With hot summer days approaching, I like the cool and refreshing taste of cucumbers. Biting into a slice of cucumber refreshes me instantly. There is truth to the saying 'cool as a cucumber.' Cucumbers are easy to grow, can be found a your local market and farmers markets.
In this recipe, the cucumbers are smashed - a Chinese technique which releases the seeds. The cucumbers are cut into chunks and sprinkled with salt and sugar. The cucumbers then rest for 20minutes. They are then tossed with a flavorful vingerarette and refrigerated.
I like this technique of smashing the cucumbers because the dressing get into the cracks of the cucumbers. This adds a wonderful flavor to the cucumbers. When you serve the salad, a tasty and refreshing dish awaits you.
Smashed Cucumber Salad
Ingredients
2 medium English cucumbers
1/2 teaspoon salt
1 teaspoon sugar
2 tablespoons rice wine vinegar
2 teaspoons soy sauce
1 teaspoon sesame oil
1 small clove garlic, finely grated
1 teaspoon minced garlic
1/4 teaspoon crushed red pepper flakes
Directions
1. Quarter the cucumbers lengthwise.
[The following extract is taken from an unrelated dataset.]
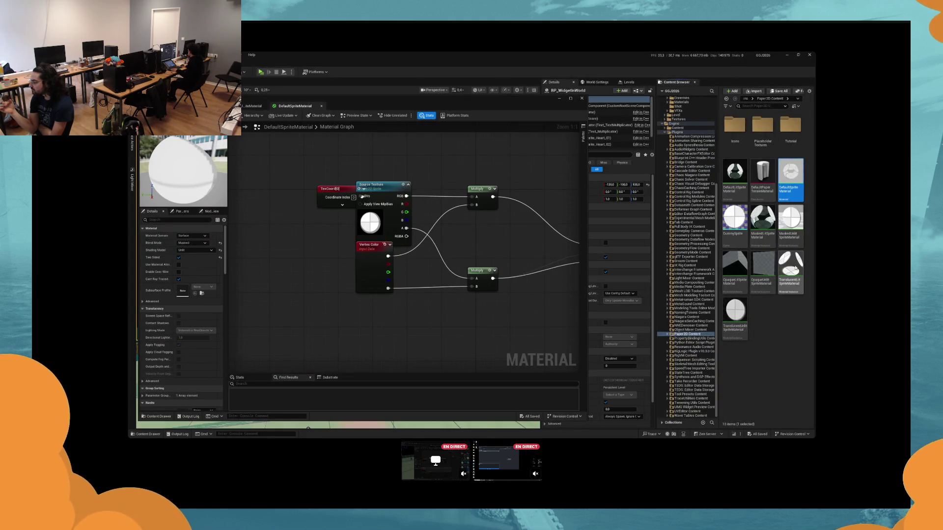
scroll(693, 198, "up", 2)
Put the slices on a cutting board, skin-side-up. Use the flat side of your knife to lightly smash along the length, then cut the cucumbers into 3/4-inch pieces. Toss the cucumbers with 1/2 teaspoon each salt and sugar, then drain in a colander for 20 minutes.
2. Whisk together the vinegar, soy sauce, sesame oil, garlic and remaining 1/2 teaspoon sugar. Add the cucumbers and toss to coat. Sprinkle with crushed red pepper, if using. Refridgerate for 4 hours before serving.